Perturbation, sometimes called randomization, randomizes the contents of a given field, rendering it unrecognizable.
For anonymization to be considered successful, unlinkability must be achieved. In other words, the provider of the information cannot be identified. However, successful data anonymization does not necessarily guarantee total privacy protection due to the possibility of an inference attack. This attack aggregates and correlates information to deduce relationships between data elements. While an
onymization ensures individual fields cannot be traced back to an individual, it does not promise that multiple fields used together will not leak privacy information, as is evident in an aggregation attack.
Disposition
Any software and the data it contains is vulnerable until it is completely disposed of. The use of PII simply increases this danger. Disposal does not stop when we decide to logically delete data from a persisted storage mechanism. Hard drives can contain sensitive information long after an application thinks that it has been destroyed. Most privacy regulations require the sanitization of hardware before it can be reused. Although we have previously covered this information, let’s revisit it again.

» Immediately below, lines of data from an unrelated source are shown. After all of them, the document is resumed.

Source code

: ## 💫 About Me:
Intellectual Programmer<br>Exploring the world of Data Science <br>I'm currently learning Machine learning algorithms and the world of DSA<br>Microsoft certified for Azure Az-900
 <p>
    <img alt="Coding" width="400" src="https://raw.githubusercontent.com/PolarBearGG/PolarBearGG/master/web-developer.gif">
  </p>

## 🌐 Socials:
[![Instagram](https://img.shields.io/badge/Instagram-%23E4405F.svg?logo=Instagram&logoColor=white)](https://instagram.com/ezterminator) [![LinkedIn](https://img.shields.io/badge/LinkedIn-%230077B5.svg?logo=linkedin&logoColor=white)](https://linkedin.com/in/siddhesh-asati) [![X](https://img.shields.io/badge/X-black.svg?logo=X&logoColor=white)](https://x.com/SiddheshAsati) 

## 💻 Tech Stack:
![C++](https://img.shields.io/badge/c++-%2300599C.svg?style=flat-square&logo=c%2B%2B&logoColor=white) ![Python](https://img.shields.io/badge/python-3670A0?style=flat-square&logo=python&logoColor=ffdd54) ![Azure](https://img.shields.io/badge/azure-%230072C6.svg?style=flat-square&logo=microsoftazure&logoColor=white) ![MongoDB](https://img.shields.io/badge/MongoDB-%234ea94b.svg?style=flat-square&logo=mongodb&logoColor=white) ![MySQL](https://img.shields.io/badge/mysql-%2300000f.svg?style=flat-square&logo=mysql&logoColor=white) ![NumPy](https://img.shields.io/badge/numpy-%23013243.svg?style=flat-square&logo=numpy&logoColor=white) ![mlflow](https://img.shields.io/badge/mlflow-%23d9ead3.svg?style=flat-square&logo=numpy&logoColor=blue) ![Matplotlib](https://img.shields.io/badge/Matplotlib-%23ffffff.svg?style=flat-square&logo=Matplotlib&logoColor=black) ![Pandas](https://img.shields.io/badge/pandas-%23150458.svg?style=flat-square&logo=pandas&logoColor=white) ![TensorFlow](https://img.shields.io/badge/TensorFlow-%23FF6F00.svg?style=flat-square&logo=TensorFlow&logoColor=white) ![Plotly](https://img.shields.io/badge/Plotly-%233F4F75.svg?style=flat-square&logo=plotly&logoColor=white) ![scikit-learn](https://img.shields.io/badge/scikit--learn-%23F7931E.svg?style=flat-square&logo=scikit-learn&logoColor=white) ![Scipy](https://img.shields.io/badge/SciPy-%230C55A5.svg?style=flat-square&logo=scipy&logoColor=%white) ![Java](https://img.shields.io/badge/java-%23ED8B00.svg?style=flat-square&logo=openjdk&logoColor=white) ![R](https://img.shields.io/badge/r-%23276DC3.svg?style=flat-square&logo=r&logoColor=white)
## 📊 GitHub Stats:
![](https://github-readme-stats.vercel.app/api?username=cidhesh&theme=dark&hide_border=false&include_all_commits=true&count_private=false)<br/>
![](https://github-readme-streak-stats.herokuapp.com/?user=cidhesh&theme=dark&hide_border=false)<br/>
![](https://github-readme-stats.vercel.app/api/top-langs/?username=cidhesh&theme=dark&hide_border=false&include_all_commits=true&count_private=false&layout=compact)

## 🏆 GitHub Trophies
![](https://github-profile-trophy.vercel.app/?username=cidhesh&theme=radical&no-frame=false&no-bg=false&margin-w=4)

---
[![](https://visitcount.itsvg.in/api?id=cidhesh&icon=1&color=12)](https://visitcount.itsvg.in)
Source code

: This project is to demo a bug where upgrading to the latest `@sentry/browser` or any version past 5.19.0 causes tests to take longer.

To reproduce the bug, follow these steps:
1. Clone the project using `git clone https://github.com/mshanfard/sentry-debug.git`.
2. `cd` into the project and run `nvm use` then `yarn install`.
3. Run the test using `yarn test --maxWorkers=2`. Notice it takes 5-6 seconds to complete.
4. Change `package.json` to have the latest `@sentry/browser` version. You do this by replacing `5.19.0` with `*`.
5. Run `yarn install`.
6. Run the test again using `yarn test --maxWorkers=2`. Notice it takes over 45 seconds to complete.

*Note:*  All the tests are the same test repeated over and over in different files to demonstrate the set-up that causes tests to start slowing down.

Sanitization for electronic media includes, in increasing levels of security:
Overwriting, sometimes called formatting or clearing, which uses software or hardware products to format media.
Degaussing, sometimes called purging, which exposes the media to a strong magnetic field designed to disrupt the recorded data.
Destruction, which is the act of physically disintegrating, pulverizing,
melting, incinerating or shredding the storage device.
Some privacy regulations require that the people involved in disposal activities receive the proper training and follow the appropriate disposal procedures.